Director Christopher Nolan has done something remarkable — he’s created a cerebral, thought-provoking, audacious and wholly original concept with his new film Inception.

Inception invites comparisons with films like The Matrix and Eternal Sunshine of the Spotless Mind. Themes of unreality versus reality, doubt and leaps of faith, guilt and forgiveness, truth and memory and the subconscious mind affecting the waking state are shot through the script.

If these all seem too highbrow for your average blockbuster, the surprise is that this is also a highly engaging action film with breathtaking special effects.

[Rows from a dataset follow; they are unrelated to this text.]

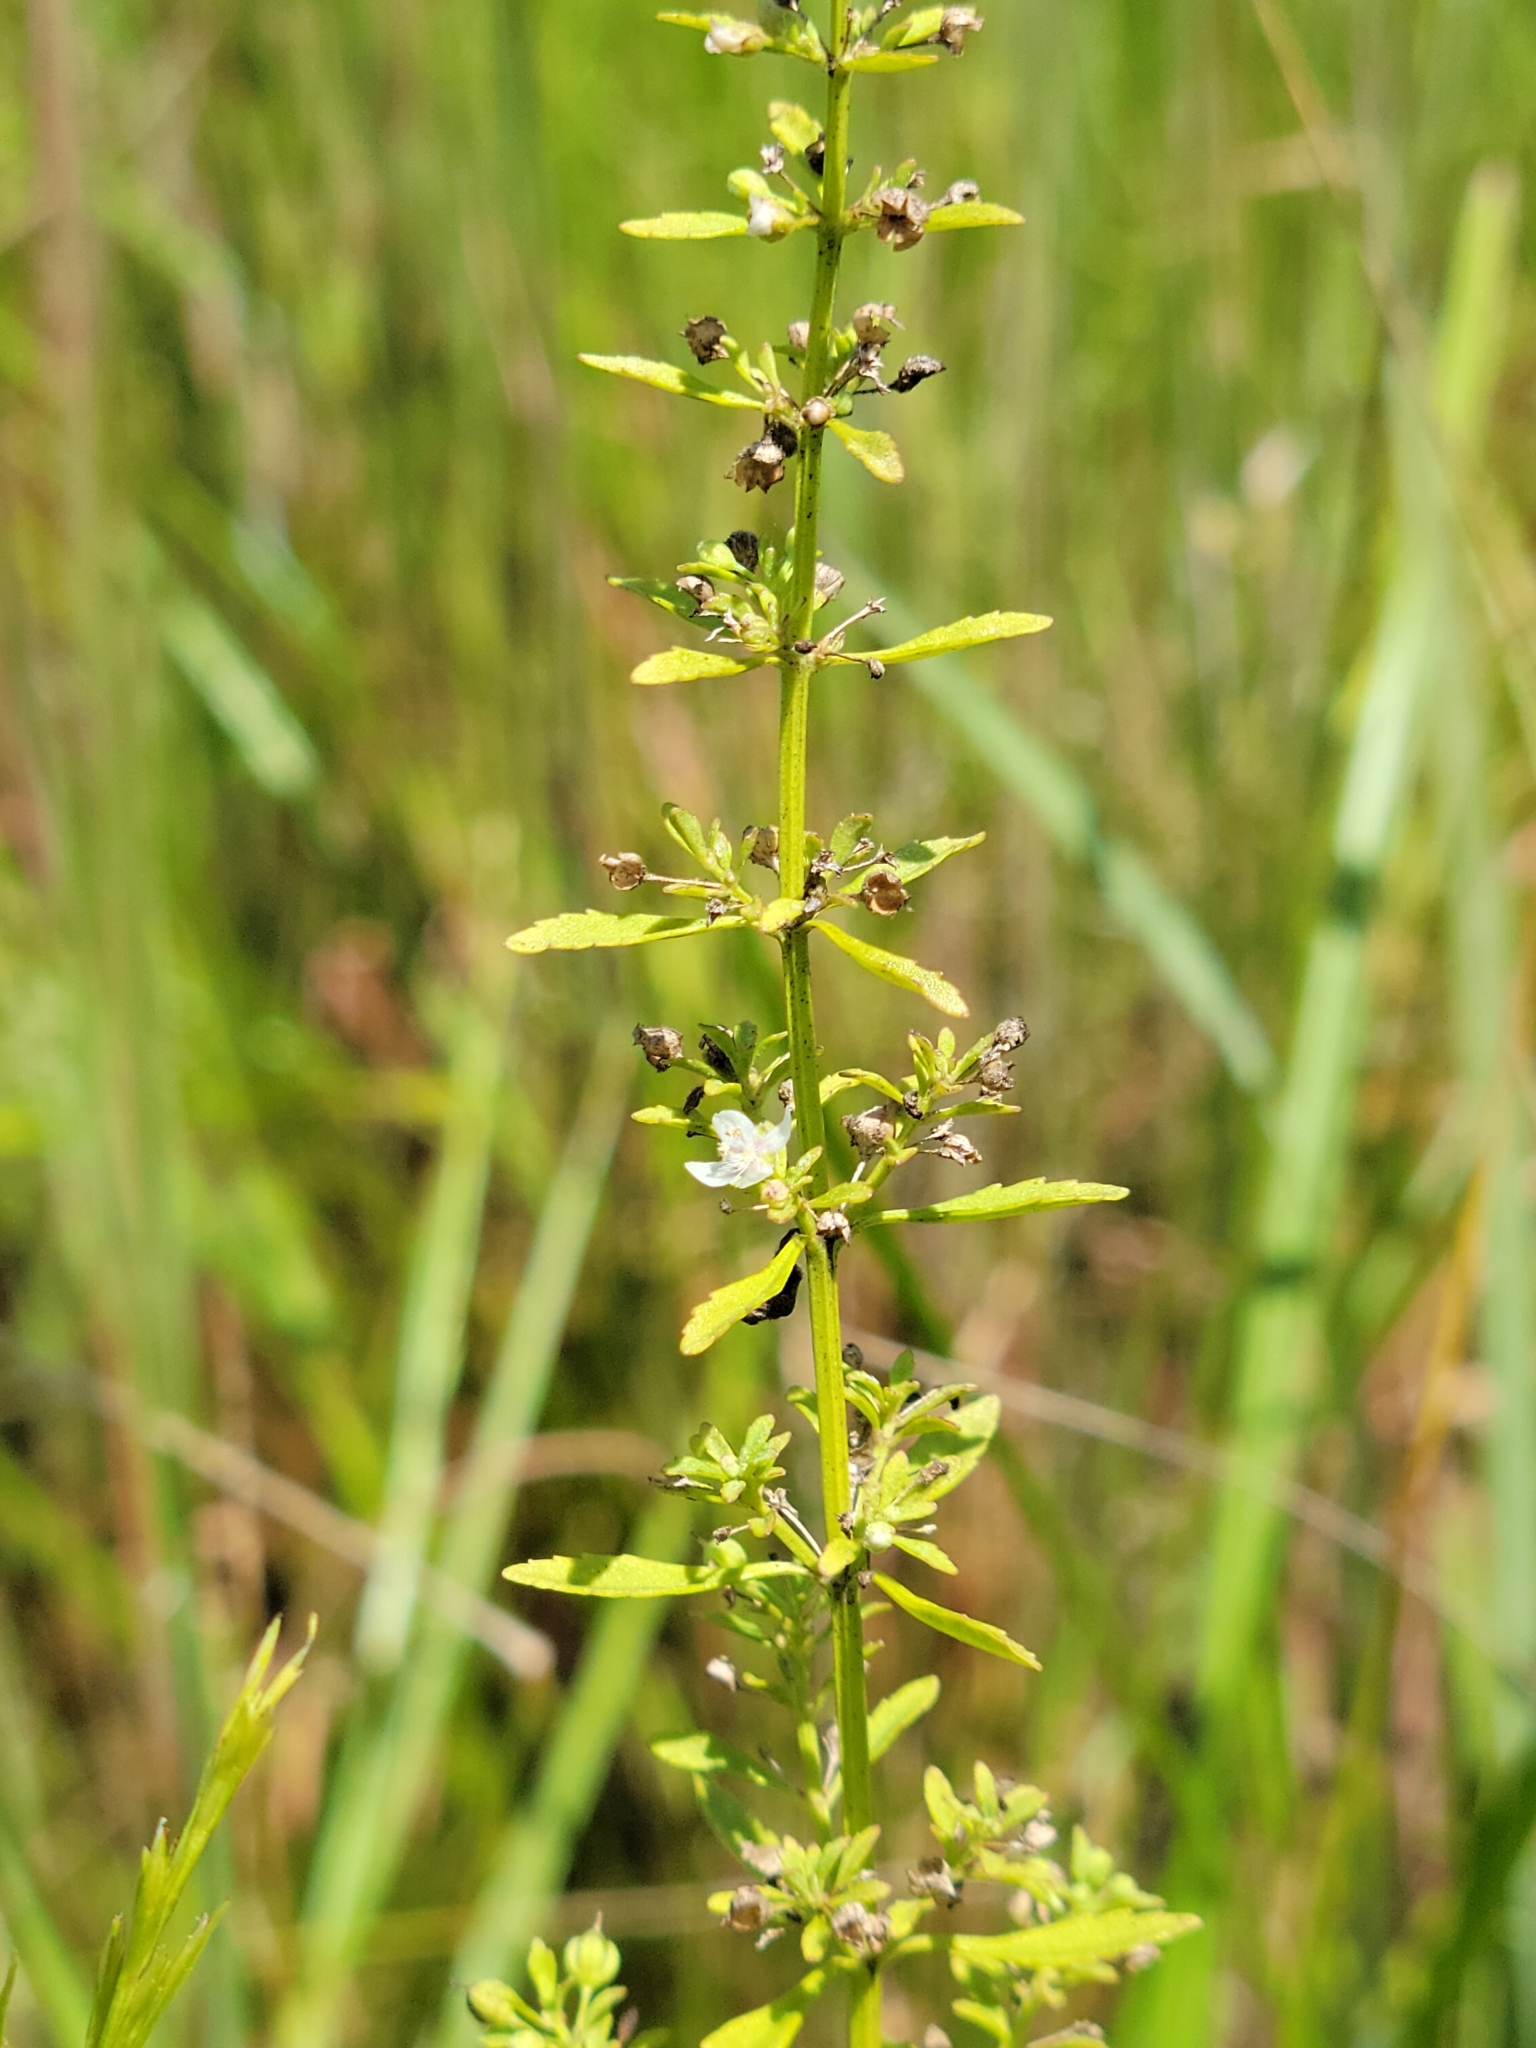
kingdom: Plantae
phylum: Tracheophyta
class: Magnoliopsida
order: Lamiales
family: Plantaginaceae
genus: Scoparia
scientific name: Scoparia dulcis
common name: Scoparia-weed
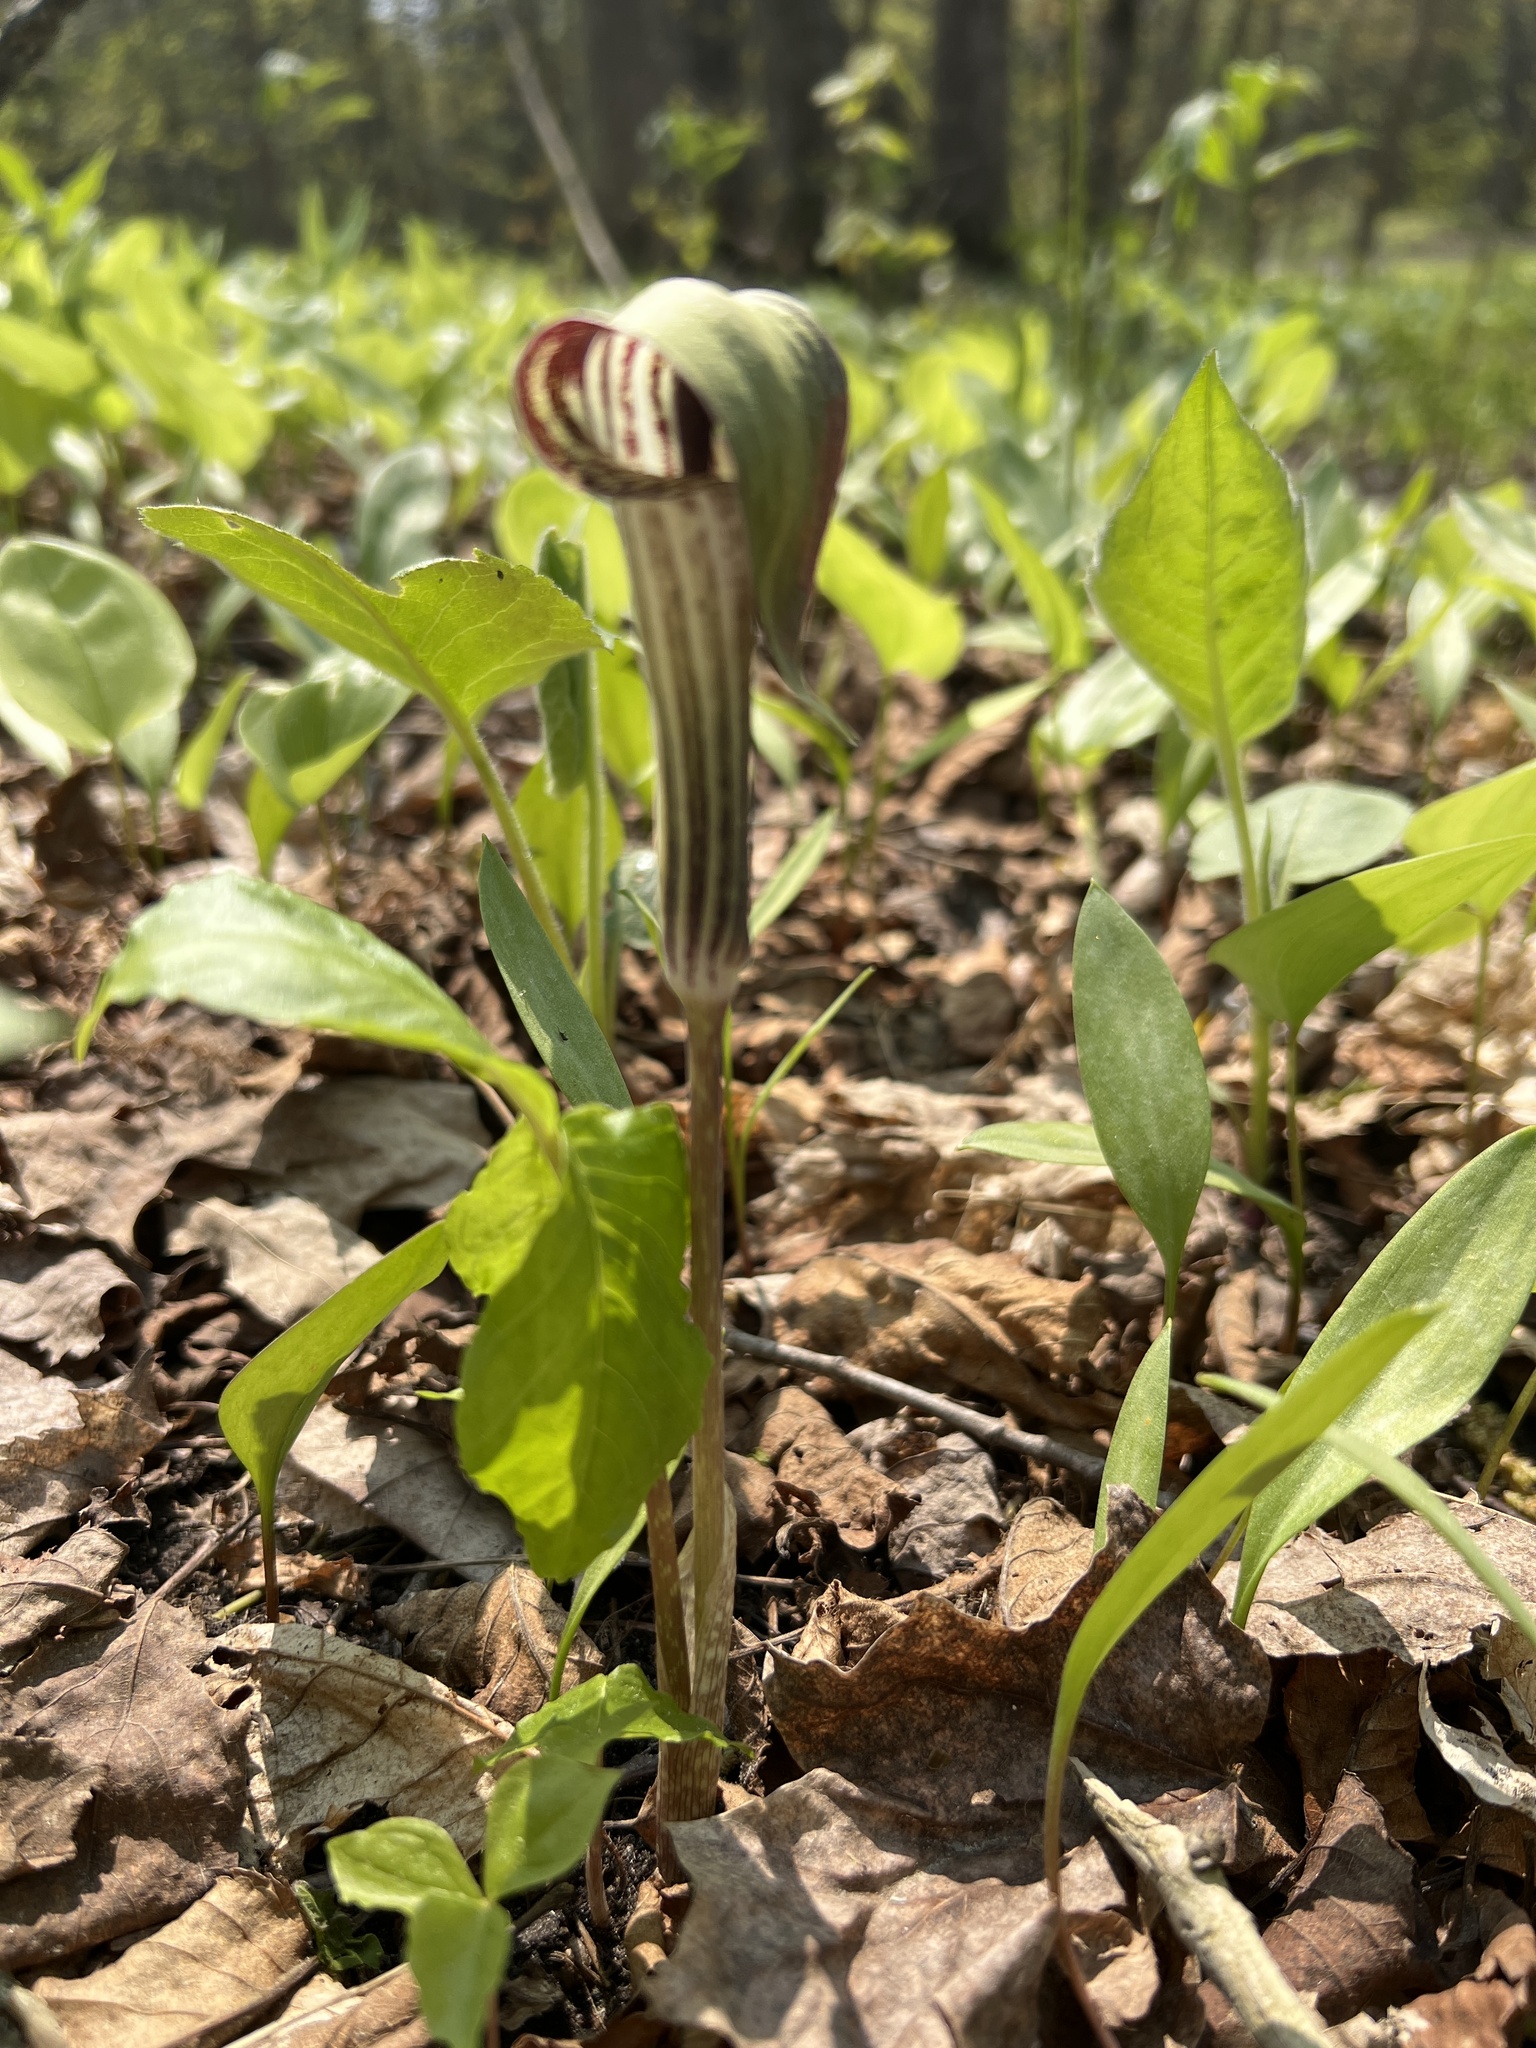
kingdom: Plantae
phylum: Tracheophyta
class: Liliopsida
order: Alismatales
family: Araceae
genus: Arisaema
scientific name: Arisaema triphyllum
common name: Jack-in-the-pulpit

The plot is about corporate espionage, a journey into the mind of a target carried out by a team of professional “extractors” led by Dom Cobb (Leonardo DiCaprio). But it’s just as much about Cobb’s subconscious mind, a multilayered reality visually represented in dream architecture by floors accessed via elevator.

This type of clandestine work has made Cobb an international fugitive. When he is approached by a Japanese businessman named Saito (Ken Wantanabe) to do one last job to clear his name, he jumps at the chance.

But Saito wants Cobb to perform an “inception” rather than an extraction. He wants Cobb to plant an idea deep within the subconscious of business rival Fischer (Cillian Murphy) to help him out in exchange for his safe passage back to his family.

Cobb quickly assembles a team who will need to burrow deep within Fischer’s subconscious — to go into a dream within a dream within a dream.

When new recruit Ariadne discovers that Cobb has a secret about his subconscious that could affect the whole team, his Escher-like journey begins to unfold.

Leonardo DiCaprio’s performance as Cobb is as multilayered as the script and will surely see him nominated for an Oscar.

Inception presents us with the fact that ideas can come to define us in our waking lives; that, deep within, our subconscious memories of past transgressions can become realities that we need to seek redemption and forgiveness for.

Images and ideas from this film will not be easily shaken. Like a labyrinth, the film makes us question every decision, catch every detail and traverse every tunnel. Be warned, you will need to see this film more than once.